Question-and-Answer Session

Operator

And once again ladies and gentlemen if you would like to ask a question please press the star then one on your touchtone phone, you’ll hear a tone indicating you’ve been placed in queue. If your question gets answered or you wish to remove yourself from the queue please press the pound key. And we’ll first go to the line of Kenneth Posner with Morgan Stanley, please go ahead.

Kenneth Posner – Morgan Stanley

Good afternoon and thank you for the disclosures and the adjusted operating income, that’s all great stuff, it’ll take us a while to understand. I have a question about this pesky fair value number which did fall substantially, particularly on a common equity basis for Freddie Mac in the quarter and I wondered if you’d just comment on how you’re valuing the general or the guaranty obligation? If I’ve done the math right, maybe I didn’t, you’re valuing the guaranty obligation at 1.5% of the credit book and your competitor Fannie Mae seems to be valuing it, again if I did the math properly at 75 basis points. How can that be and are these the right numbers?

Patty Cook

Ken thanks for the question. You know I can’t speak to how our competitor values their GO but I can try and be as transparent as possible as to how we do it. And as you noticed in my prepared remarks, we come at that expectation of the present value of future expected default costs in $12-$15 billion range by looking at a median house price decline peak to trough of about 15%, we look at a Monte Carlo simulation around that in terms of trying to estimate what default probabilities would be on that portfolio. And that’s sort of the interesting statistic I think you need to focus on. It suggests about a 3.5% default rate with 25% severity. So you in your own mind need to decide whether or not you think that’s reasonable.

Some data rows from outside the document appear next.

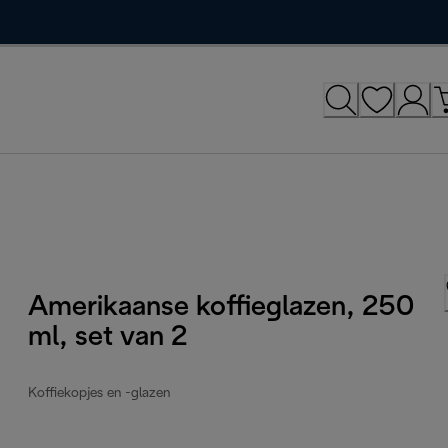
Amerikaanse koffieglazen, 250
ml, set van 2
Koffiekopjes en -glazen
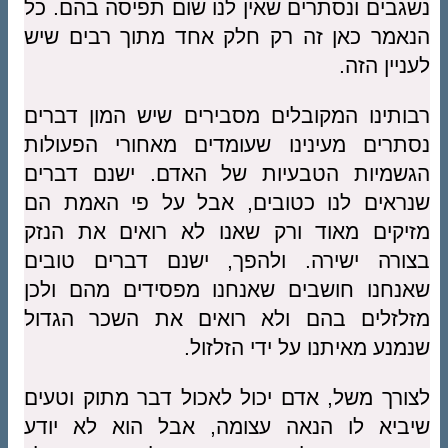
נשגבים ונסתרים שאין לנו שום תפיסה בהם. כל
הנאמר כאן זה רק חלק אחד מתוך רבים שיש
לעניין הזה.
רבותינו המקובלים מסבירים שיש המון דברים
נסתרים מעינינו שעומדים מאחורי הפעולות
הגשמיות הטבעיות של האדם. ישנם דברים
שנראים לנו כטובים, אבל על פי האמת הם
מזיקים מאוד ורק שאנו לא רואים את הנזק
בצורה ישירה. ולהפך, ישנם דברים טובים
שאנחנו חושבים שאנחנו מפסידים מהם ולכן
מזלזלים בהם ולא רואים את השכר הגדול
שנמנע מאיתנו על ידי הזלזול.
לצורך משל, אדם יכול לאכול דבר מתוק וטעים
שיביא לו הנאה עצומה, אבל הוא לא יודע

What we do when we go to the market is we go beyond just an assessment of expected default cost with maybe a modest risk premium and actually capture the risk premiums that are in the marketplace in terms of the wider spread on mortgages and mortgage related assets as we ask dealers for a price, for a spread. So the difference between what’s in our fair value balance sheet and our estimate is that different in risk premium, which is as I said in my comments we would expect to earn back over time. One other comment I would make, the other thing that’s significant is to look at the delinquencies. You know currently we have delinquencies of 65 basis points. So again I think you need to look at 65 basis points of delinquencies and you know an expectation of 3.5% defaults get you to the $12-$15 billion then I think you can put the GO that’s on the fair value balance sheet in context.